---- RECORDS SHOWN

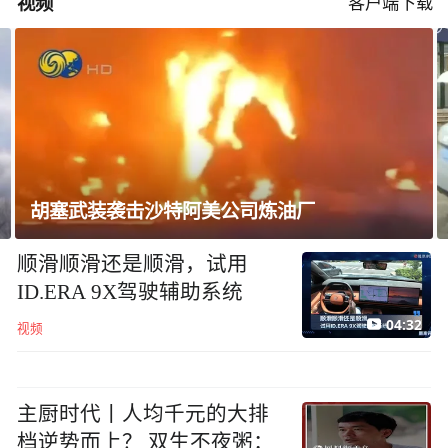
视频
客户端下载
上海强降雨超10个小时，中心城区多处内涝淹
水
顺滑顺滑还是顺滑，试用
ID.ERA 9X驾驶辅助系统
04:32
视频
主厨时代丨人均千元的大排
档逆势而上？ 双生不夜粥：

--------

## TRY IT
Repeat the listing above verbatim, but exclude the pictures it contains.

## OUTPUT BELOW
视频
客户端下载
上海强降雨超10个小时，中心城区多处内涝淹
水
顺滑顺滑还是顺滑，试用
ID.ERA 9X驾驶辅助系统
04:32
视频
主厨时代丨人均千元的大排
档逆势而上？ 双生不夜粥：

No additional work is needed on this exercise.